Leerstand = Kunst-Ort
Das Mobile Atelier reagiert auf eine zunehmende Herausforderung vieler ländlicher Regionen: Leerstände in Ortszentren und den damit verbundenen Verlust sogenannter Dritter Orte; also Orte der Begegnung außerhalb von Zuhause und Arbeitsplatz. Indem das Projekt leerstehende Ladenlokale, Gebäude oder öffentliche Räume temporär in Kunsträume verwandelt, entstehen neue kulturelle Impulse im Ortskern. Die Räume werden zu lebendigen Kunst-Orten, in denen Künstler:innen arbeiten, ihre Prozesse sichtbar machen und mit der Umgebung in Dialog treten.

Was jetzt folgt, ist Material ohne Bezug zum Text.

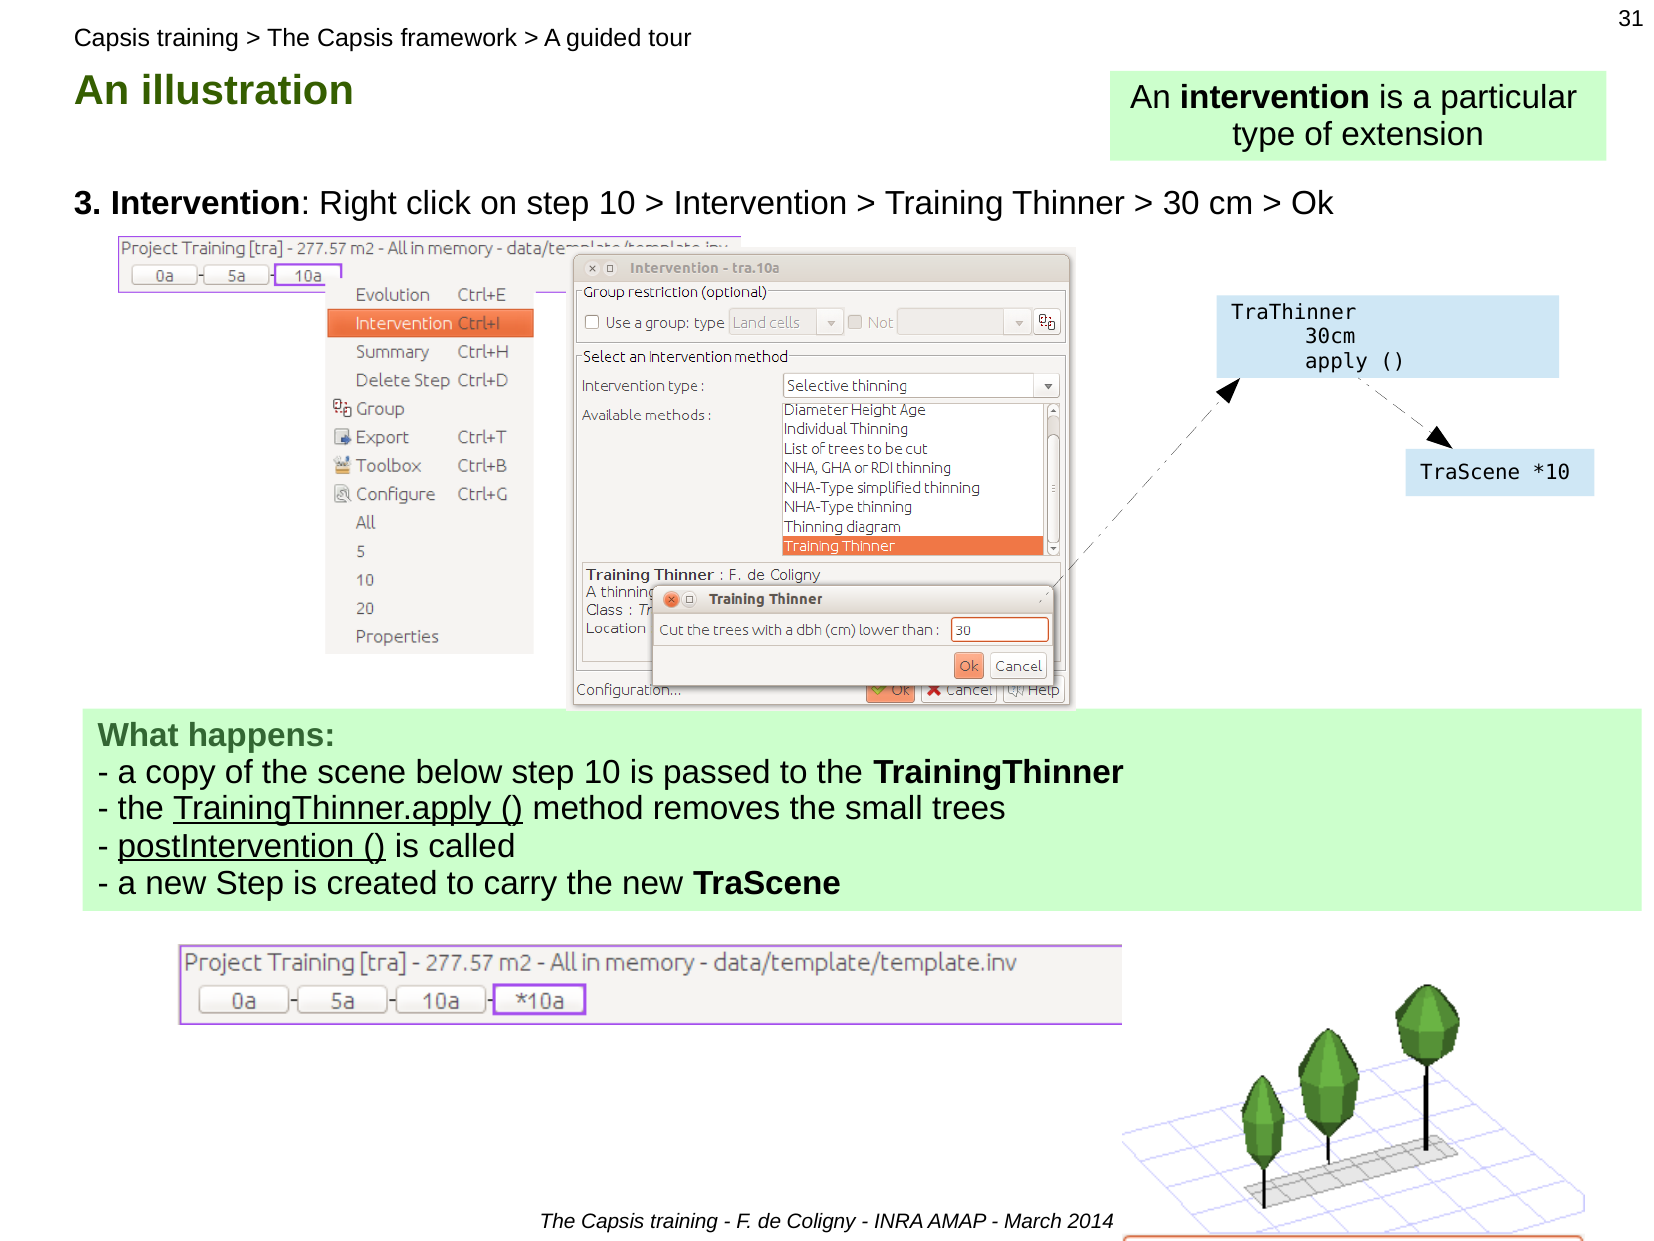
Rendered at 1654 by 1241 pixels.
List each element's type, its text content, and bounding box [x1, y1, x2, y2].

text_box 3. Intervention: Right click on step 10 > Intervention > Training Thinner > 30 cm > Ok [59, 177, 1406, 230]
text_box TraScene *10 [1405, 448, 1595, 497]
text_box An intervention is a particular type of extension [1110, 70, 1607, 161]
text_box The Capsis training - F. de Coligny - INRA AMAP - March 2014 [0, 1201, 1654, 1241]
text_box What happens: - a copy of the scene below step 10 is passed to the TrainingThinner - the TrainingThinner.apply () method removes the small trees - postIntervention () is called - a new Step is created to carry the new TraScene [82, 708, 1642, 911]
text_box An illustration [59, 59, 1016, 121]
text_box Capsis training > The Capsis framework > A guided tour [59, 16, 1004, 59]
picture [118, 236, 1076, 711]
picture [177, 944, 1585, 1201]
text_box TraThinner 30cm apply () [1216, 295, 1560, 378]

Durch offene Ateliers, Gespräche, Workshops und gemeinsame Aktionen werden diese temporären Ateliers zugleich zu Treffpunkten und Begegnungsräumen für die lokale Bevölkerung. Kunst schafft dabei einen niederschwelligen Anlass zum Austausch: Menschen kommen ins Gespräch, teilen Erfahrungen und entdecken zeitgenössische Kunst im Alltag. So trägt das Mobile Atelier dazu bei, Leerstände neu zu beleben, Ortszentren kulturell zu aktivieren und temporäre Dritte Orte zu schaffen, in denen Kunst, Begegnung und gemeinschaftliches Leben zusammenfinden. So schafft Das Mobile Atelier Orte für die Bildende Kunst, wo man sie nicht unbedingt erwartet: in einer alte Mühle, einer ehemalige Schmiede, einem leerstehenden Ladenlokal oder einem denkmalgeschützen Gebäude. Leerstände bieten so ein enormes Potenzial, zu lebendige Räume der Begegnung zu werden.